Die Politik von Italiens Populisten gefährdet den Euro. Aussagen wie die von EU-Kommissar Oettinger befeuern die Anti-Europa-Stimmung noch. Das ist fatal.
Reden ist Silber, Schweigen ist Gold. So banal das Sprichwort auch klingen mag, ein wahrer Kern steckt trotzdem darin. In der politischen Praxis führt das niemand besser vor als Deutschlands Vertreter in der EU-Kommission.
Der für sein loses Mundwerk bekannte Günther Oettinger hat wieder einmal zugeschlagen. Er empfahl den Italienern, bei der möglichen Neuwahl doch bitte „nicht die Populisten von links oder rechts in die Regierungsverantwortung zu bringen“.
Damit lieferte Oettinger der rechtspopulistischen Lega Nord und der linkspopulistischen Fünf-Sterne-Bewegung eine Steilvorlage. Der Lega-Nord-Chef kann nun erst recht nach Herzenslust hetzen gegen die bösen Mächte in Brüssel, Berlin und Paris, die angeblich Italien gängeln und bevormunden wollen.
Und die EU muss nun erst recht befürchten, dass die EU-feindliche Lega Nord aus der nächsten Wahl als Sieger hervorgeht. EU-Kommissionschef Jean-Claude Juncker und EU-Ratspräsident Donald Tusk, die beiden höchsten Repräsentanten der Europäischen Union, distanzierten sich von Oettingers „unklugen“ Äußerungen. Wie kann einem erfahrenen Politiker, der seit neun Jahren der Brüsseler Kommission angehört, nur so ein unerhörter Fehler passieren?
Der deutsche Kommissar ist in den vergangenen Jahren immer wieder mit verbalen Ausfällen aufgefallen. Die Franzosen brachte er mit harscher Kritik an ihrer Wirtschafts- und ihrer Energiepolitik gegen sich auf.
Rumänien und Bulgarien hat er einmal als „unregierbar“ bezeichnet, was in den beiden EU-Staaten auf dem Balkan logischerweise auch nicht gerade gut ankam. Als Oettinger im November 2016 Chinesen („Schlitzaugen“), Schwule („Pflicht-Homeehe“) und den belgischen Landesteil Wallonien („Mikroregion“) beleidigte, wurde es EU-Kommissionschef Juncker zu viel. Er zwang Oettinger dazu, sich in aller Form zu entschuldigen. Oettingers damals eigentlich anstehende Beförderung zum Vizepräsidenten der Kommission fiel aus.
Danach wurde es endlich ruhig um den deutschen Kommissar – bis zu dem fatalen Oettinger-Interview am vergangenen Dienstag. Für EU-Kommissare sind Wahlempfehlungen an die Bürger eines Mitgliedsstaates absolut tabu – aus gutem Grund. Die Kommissare müssen sich selbst keiner Wahl stellen und sollten es daher tunlichst vermeiden, sich in Wahlen in den Mitgliedsstaaten einzumischen.
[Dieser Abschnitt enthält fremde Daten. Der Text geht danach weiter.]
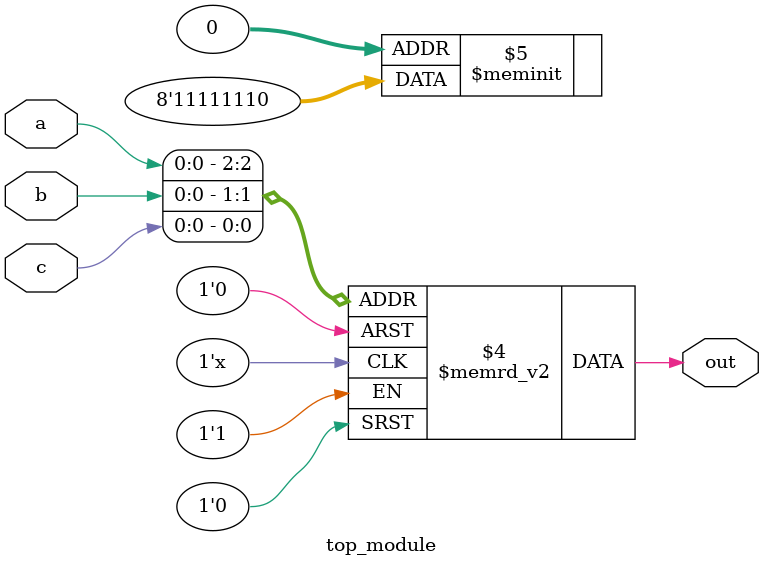
<source format=sv>
module top_module(
    input a,
    input b,
    input c,
    output reg out
);

always @(*) begin
    case ({a, b, c})
        3'b000: out = 0;
        3'b001: out = 1;
        3'b010: out = 1;
        3'b011: out = 1;
        3'b100: out = 1;
        3'b101: out = 1;
        3'b110: out = 1;
        3'b111: out = 1;
    endcase
end

endmodule

</source>
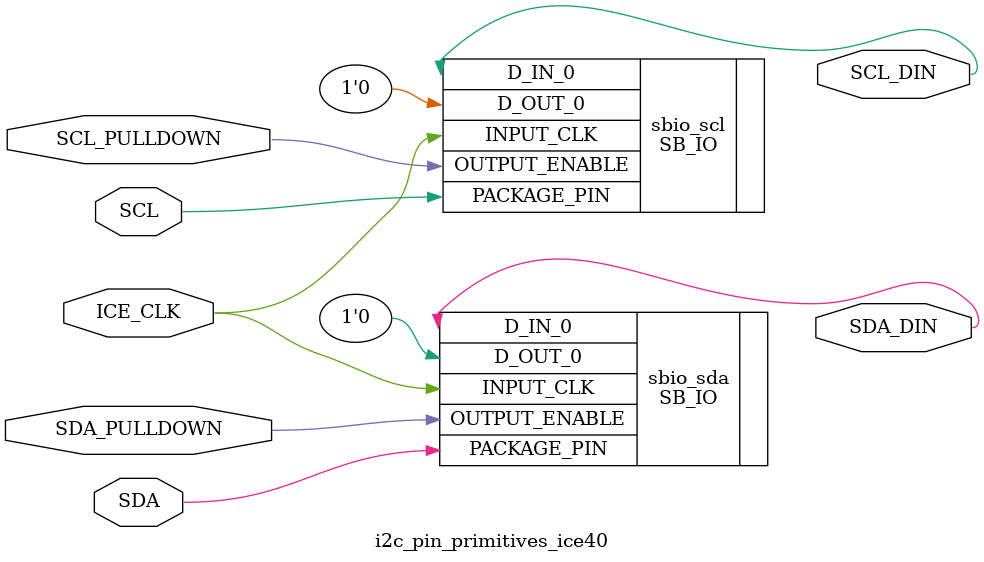
<source format=v>
`default_nettype none

module i2c_pin_primitives_ice40(
    input wire ICE_CLK,
    
    inout wire SDA, SCL,
    output wire SDA_DIN, SCL_DIN,
    input wire SDA_PULLDOWN, SCL_PULLDOWN
);

SB_IO #(
    .PIN_TYPE(6'b 1010_00), // 1010_01 is bidirectional with registered input
    .PULLUP(1'b 1), // yes pullup
) sbio_sda (
    .INPUT_CLK(ICE_CLK), 
    .PACKAGE_PIN(SDA),
    .OUTPUT_ENABLE(SDA_PULLDOWN), 
    .D_OUT_0(1'b 0),
    .D_IN_0(SDA_DIN)
);

SB_IO #(
    .PIN_TYPE(6'b 1010_00), // 1010_01 is bidirectional with registered input
    .PULLUP(1'b 1), // yes pullup
) sbio_scl (
    .INPUT_CLK(ICE_CLK), 
    .PACKAGE_PIN(SCL),
    .OUTPUT_ENABLE(SCL_PULLDOWN), 
    .D_OUT_0(1'b 0),
    .D_IN_0(SCL_DIN)
);

endmodule
</source>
Die demokratische Legitimation der EU wird ohnehin immer wieder in Zweifel gezogen, was mit den komplizierten, für die meisten Bürgern nicht nachvollziehbaren Strukturen der europäischen Staatengemeinschaft zu tun hat. Die Brüsseler EU-Repräsentanten sind daher gut beraten, sich jeglichen Kommentars zu Wahlen in Mitgliedstaaten zu enthalten. Sonst machen sie sich selbst zur Zielscheibe. Hättest Du doch geschwiegen, Oettinger!
Nun ist Schaden angerichtet und mit einer Entschuldigung allein nicht mehr aus der Welt zu schaffen. Juncker musste sich beeilen, der italienischen Demokratie Respekt zu zollen. Trotzdem wird die Lega Nord nun bis zur Wahl, die voraussichtlich im Herbst stattfindet, keine Gelegenheit auslassen, um gegen Brüssel, den Euro und die EU zu Felde zu ziehen.
Wenn die Lega gewinnt, steht der Euro-Zone eine italienische Finanzkrise ins Haus, die existenzgefährdend werden könnte für die Einheitswährung. Die Hauptschuld daran tragen verantwortungslose reformunwillige italienische Politiker. Doch Oettinger hat Öl ins Feuer gegossen.